To be honest you could set and i have on occasion the upper limit to 12800,the reason being if you always use the slowest shutter speed and the widest aperture you can it would only go that high when your in the any picture is better than none situation.
Not suggesting you do it until your relaxed with the gear but try it some time when the light is poor.
 
Sorry but the 'tweaking' looks awful on my monitor!
Sean

My monitor is calibrated to my light, monitor and output so there will be a lot of room for others to see very different things. I wasn't trying to make a work of art -it isn't my work, it was a quick and dirty application without worrying about settings. I was just curious what definition was in there and it showed a pretty sharp lens. Color-wise, it probably looks way too saturated for your monitor. Bottom line, getting away from what my quick rendition is, or is not, the important thing is the OP captured a nice image and should be happy with the sharpness of his lens. This has gotten off topic, my apologies, and a return to where it belongs, a discussion of the OP's samples and new camera experience.
 
If portability and reach are key and willing to sacrifice a bit of sensor area, m43 is a good option. 600mm lens eq on DSLR lens size larger than 600mm eq on m43. You may also want to look at recent crop of high end bridge cameras with 1 inch sensors (e.g. RX 10 iii).

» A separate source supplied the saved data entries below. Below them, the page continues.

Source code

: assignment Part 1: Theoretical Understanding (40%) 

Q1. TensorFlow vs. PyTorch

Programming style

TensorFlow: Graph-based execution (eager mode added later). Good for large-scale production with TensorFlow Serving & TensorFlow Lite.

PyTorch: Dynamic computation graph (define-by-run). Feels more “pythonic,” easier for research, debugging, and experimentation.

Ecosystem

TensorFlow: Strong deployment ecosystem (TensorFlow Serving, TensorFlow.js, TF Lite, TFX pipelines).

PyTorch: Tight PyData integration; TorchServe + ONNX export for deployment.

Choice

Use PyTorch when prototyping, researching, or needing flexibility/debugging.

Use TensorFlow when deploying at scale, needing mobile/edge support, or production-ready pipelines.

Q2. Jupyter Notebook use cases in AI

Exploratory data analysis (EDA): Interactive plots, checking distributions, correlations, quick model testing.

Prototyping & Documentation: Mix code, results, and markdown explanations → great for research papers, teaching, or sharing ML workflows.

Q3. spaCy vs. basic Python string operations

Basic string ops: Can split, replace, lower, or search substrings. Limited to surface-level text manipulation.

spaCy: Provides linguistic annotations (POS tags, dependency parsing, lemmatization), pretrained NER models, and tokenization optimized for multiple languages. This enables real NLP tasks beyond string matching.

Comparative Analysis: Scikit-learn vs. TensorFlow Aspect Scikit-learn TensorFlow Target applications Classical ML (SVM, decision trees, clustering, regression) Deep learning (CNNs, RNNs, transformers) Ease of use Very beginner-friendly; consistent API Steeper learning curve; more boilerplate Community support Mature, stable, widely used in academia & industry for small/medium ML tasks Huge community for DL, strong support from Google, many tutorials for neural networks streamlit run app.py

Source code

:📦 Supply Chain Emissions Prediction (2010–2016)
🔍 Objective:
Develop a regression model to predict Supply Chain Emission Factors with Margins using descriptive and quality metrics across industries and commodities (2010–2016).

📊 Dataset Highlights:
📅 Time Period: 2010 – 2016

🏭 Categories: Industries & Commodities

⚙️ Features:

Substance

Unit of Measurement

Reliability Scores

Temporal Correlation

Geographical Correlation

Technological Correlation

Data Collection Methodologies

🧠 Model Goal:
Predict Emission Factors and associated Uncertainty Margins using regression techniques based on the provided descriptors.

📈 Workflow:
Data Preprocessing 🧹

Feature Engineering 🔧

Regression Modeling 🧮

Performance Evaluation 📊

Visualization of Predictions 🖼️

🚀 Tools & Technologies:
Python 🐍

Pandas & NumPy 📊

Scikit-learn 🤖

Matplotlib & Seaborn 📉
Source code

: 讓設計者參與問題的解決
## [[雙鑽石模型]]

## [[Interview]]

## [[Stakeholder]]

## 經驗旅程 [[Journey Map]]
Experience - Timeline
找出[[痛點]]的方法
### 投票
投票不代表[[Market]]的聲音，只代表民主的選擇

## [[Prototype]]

I've currently got a bridge camera (Pana FZ200), which is great for portability and reach (600mm 35mm equivalent) and can take surprisingly good bird photos in the right circumstances, but can't match IQ of a DSLR.
I've 'rangefinder' style camera vs. chunkier DSLR / superzoom, and some talk of AF not being so good...
At the risk of starting a DSLR vs M43 bunfight, what do others think?
 
D7200 - 300mm PF

Hi everyone,

I did promise some pictures once I got the hang of my camera - I've not been on BF for a while - I've started a flickr page with some of my efforts to date:
https://www.flickr.com/photos/kevinbarrypics/

I have to say after a couple of weeks using the camera and lens the upgrade in quality from the superzoom is enormous, I'm getting reasonable images with quite heavy crops, and when I can get uncropped or light crops the quality (technical not artistic, lol!) is great.

I've also surprised myself by starting to shoot in manual mode with auto ISO up to a 3200 limit - some may say I need to reduce that for quality, but it has enabled me to use high shutter speed / reasonable d.o.f. combos to capture birds in flight. I'm pleased I didn't get a cheaper camera and buy a 1.4xTC, that may come later, but for a novice BIF photographer it is difficult enough to get gulls and terns in the frame at 300mm!

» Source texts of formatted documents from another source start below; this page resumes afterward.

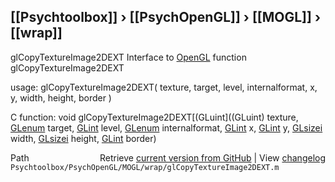## [[Psychtoolbox]] &#8250; [[PsychOpenGL]] &#8250; [[MOGL]] &#8250; [[wrap]]

glCopyTextureImage2DEXT  Interface to [OpenGL](OpenGL) function glCopyTextureImage2DEXT  
  
usage:  glCopyTextureImage2DEXT( texture, target, level, internalformat, x, y, width, height, border )  
  
C function:  void glCopyTextureImage2DEXT[(GLuint]((GLuint) texture, [GLenum](GLenum) target, [GLint](GLint) level, [GLenum](GLenum) internalformat, [GLint](GLint) x, [GLint](GLint) y, [GLsizei](GLsizei) width, [GLsizei](GLsizei) height, [GLint](GLint) border)  




<div class="code_header" style="text-align:right;">
  <span style="float:left;">Path&nbsp;&nbsp;</span> <span class="counter">Retrieve <a href=
  "https://raw.github.com/Psychtoolbox-3/Psychtoolbox-3/beta/Psychtoolbox/PsychOpenGL/MOGL/wrap/glCopyTextureImage2DEXT.m">current version from GitHub</a> | View <a href=
  "https://github.com/Psychtoolbox-3/Psychtoolbox-3/commits/beta/Psychtoolbox/PsychOpenGL/MOGL/wrap/glCopyTextureImage2DEXT.m">changelog</a></span>
</div>
<div class="code">
  <code>Psychtoolbox/PsychOpenGL/MOGL/wrap/glCopyTextureImage2DEXT.m</code>
</div>

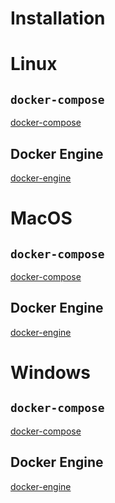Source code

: Installation
============


# Linux

## `docker-compose`

[docker-compose](https://docs.docker.com/compose/install/)

## Docker Engine

[docker-engine](https://docs.docker.com/engine/installation/linux/)



# MacOS

## `docker-compose`

[docker-compose](https://docs.docker.com/compose/install/)

## Docker Engine

[docker-engine](https://docs.docker.com/engine/installation/mac/)



# Windows

## `docker-compose`

[docker-compose](https://docs.docker.com/compose/install/)

## Docker Engine

[docker-engine](https://docs.docker.com/engine/installation/windows/)


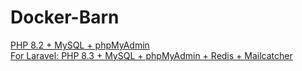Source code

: # Docker-Barn

[PHP 8.2 + MySQL + phpMyAdmin](/php8.2-mysql-phpmyadmin-nginx/)  
[For Laravel: PHP 8.3 + MySQL + phpMyAdmin + Redis + Mailcatcher](/php8.3-nginx-mysql-pma-redis-mailcatcher/)  
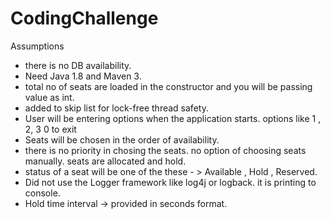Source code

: # CodingChallenge

Assumptions 
 * there is no DB availability. 
 * Need Java 1.8 and Maven 3. 
 * total no of seats are loaded in the constructor and you will be passing value as int.
 * added to skip list for lock-free thread safety.
 * User will be entering options when the application starts. options like 1 , 2, 3 0 to exit
 * Seats will be chosen in the order of availability.
 * there is no priority in chosing the seats. no option of choosing seats manually. seats are allocated and hold.
 * status of a seat will be one of the these - > Available , Hold , Reserved.
 * Did not use the Logger framework like log4j or logback. it is printing to console. 
 * Hold time interval -> provided in seconds format. 
 
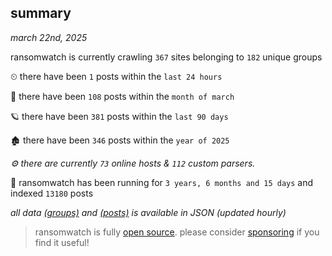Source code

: 
## summary
_march 22nd, 2025_

ransomwatch is currently crawling `367` sites belonging to `182` unique groups

⏲ there have been `1` posts within the `last 24 hours`

🦈 there have been `108` posts within the `month of march`

🪐 there have been `381` posts within the `last 90 days`

🏚 there have been `346` posts within the `year of 2025`

_⚙️ there are currently `73` online hosts & `112` custom parsers._

🦕 ransomwatch has been running for `3 years, 6 months and 15 days` and indexed `13180` posts

_all data  [(groups)](http://https://dataleak.hopeless99.top//groups) and [(posts)](http://https://dataleak.hopeless99.top//posts) is available in JSON (updated hourly)_

> ransomwatch is fully [open source](https://github.com/joshhighet/ransomwatch#ransomwatch--). please consider [sponsoring](https://github.com/sponsors/joshhighet) if you find it useful!

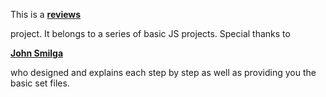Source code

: This is a
<a href="https://github.com/Hcmwebs/reviews.git" target="_blank" rel="noopener noreferrer">
<strong>reviews</strong>

</a>
 project. It belongs to a series of basic JS projects. Special thanks to
<a
href="https://www.johnsmilga.com/projects"
target="\_blank"
rel="noopener noreferrer"

> <strong>John Smilga</strong></a>

who designed and explains each step by step as well as providing you the basic set files.
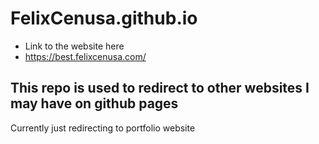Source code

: # FelixCenusa.github.io
- Link to the website here
- https://best.felixcenusa.com/
## This repo is used to redirect to other websites I may have on github pages
Currently just redirecting to portfolio website
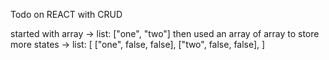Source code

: Todo on REACT
with CRUD

started with array -> list: ["one", "two"]
then used an array of array to store more states
-> list: [
["one", false, false],
["two", false, false],
]
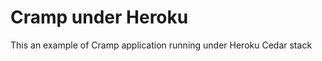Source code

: Cramp under Heroku
===================

This an example of Cramp application running under Heroku Cedar stack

Thanks again for all the advice,

Kevin
 
Hi everyone,

I did promise some pictures once I got the hang of my camera - I've not been on BF for a while - I've started a flickr page with some of my efforts to date:
https://www.flickr.com/photos/kevinbarrypics/

I have to say after a couple of weeks using the camera and lens the upgrade in quality from the superzoom is enormous, I'm getting reasonable images with quite heavy crops, and when I can get uncropped or light crops the quality (technical not artistic, lol!) is great.

I've also surprised myself by starting to shoot in manual mode with auto ISO up to a 3200 limit - some may say I need to reduce that for quality, but it has enabled me to use high shutter speed / reasonable d.o.f. combos to capture birds in flight. I'm pleased I didn't get a cheaper camera and buy a 1.4xTC, that may come later, but for a novice BIF photographer it is difficult enough to get gulls and terns in the frame at 300mm!

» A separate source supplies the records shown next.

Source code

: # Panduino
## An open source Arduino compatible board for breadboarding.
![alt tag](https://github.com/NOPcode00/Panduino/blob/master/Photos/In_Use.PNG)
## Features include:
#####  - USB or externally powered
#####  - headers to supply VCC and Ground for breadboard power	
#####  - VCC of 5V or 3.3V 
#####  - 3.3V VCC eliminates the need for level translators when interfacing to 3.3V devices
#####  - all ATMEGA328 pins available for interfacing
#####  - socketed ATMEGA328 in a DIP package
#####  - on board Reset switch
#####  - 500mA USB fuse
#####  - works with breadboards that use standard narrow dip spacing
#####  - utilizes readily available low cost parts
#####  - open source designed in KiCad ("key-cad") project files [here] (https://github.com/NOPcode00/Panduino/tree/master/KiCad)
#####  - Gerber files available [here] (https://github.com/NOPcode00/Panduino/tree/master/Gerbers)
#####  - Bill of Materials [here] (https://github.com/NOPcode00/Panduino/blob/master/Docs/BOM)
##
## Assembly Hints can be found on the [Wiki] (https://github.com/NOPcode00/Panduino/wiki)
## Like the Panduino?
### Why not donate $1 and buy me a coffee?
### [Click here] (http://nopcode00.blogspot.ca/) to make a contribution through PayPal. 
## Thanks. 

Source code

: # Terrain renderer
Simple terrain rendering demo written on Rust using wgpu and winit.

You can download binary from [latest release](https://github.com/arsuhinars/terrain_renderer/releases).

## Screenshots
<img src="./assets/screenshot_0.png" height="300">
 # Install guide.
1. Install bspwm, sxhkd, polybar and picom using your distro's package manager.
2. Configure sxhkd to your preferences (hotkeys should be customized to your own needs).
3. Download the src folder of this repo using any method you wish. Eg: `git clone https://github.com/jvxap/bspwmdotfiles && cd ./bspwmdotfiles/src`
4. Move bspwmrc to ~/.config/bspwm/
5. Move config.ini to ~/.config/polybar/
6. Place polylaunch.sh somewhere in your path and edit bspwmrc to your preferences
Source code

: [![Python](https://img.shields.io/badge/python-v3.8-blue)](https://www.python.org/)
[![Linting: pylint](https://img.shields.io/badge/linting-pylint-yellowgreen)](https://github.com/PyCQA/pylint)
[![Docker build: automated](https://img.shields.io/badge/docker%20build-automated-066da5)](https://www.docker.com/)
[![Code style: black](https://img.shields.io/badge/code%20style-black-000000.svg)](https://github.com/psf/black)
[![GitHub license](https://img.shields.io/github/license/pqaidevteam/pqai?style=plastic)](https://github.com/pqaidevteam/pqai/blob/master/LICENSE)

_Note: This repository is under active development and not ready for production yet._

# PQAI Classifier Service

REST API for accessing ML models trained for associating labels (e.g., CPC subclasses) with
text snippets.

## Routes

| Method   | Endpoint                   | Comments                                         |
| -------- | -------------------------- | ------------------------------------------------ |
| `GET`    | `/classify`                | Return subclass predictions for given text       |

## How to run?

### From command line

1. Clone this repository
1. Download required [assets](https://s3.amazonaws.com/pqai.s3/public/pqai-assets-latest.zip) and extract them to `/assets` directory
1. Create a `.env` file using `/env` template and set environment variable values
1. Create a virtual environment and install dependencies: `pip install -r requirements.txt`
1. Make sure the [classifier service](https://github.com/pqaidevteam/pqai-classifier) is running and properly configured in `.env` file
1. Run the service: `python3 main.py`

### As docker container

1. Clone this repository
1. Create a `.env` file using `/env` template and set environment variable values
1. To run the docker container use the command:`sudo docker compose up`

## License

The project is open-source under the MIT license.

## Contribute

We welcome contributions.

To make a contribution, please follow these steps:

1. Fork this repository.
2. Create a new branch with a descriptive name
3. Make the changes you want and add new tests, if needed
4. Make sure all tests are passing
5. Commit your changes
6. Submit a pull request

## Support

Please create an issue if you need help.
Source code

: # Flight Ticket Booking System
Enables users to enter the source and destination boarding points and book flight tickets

Thanks again for all the advice,

Kevin

Your doing really well great images,if you find you can drop the shutter speed a bit your ISO will go down,will admit never shot terns but i didnt need to go above 1/2000th.
 
Your doing really well great images,if you find you can drop the shutter speed a bit your ISO will go down,will admit never shot terns but i didnt need to go above 1/2000th.

Thanks for kind comments - I'll experiment with a lower ISO limit and 1/2000th - I was starting high with the shutter speed on the premise that my handholding / panning technique wasn't going to be great at first.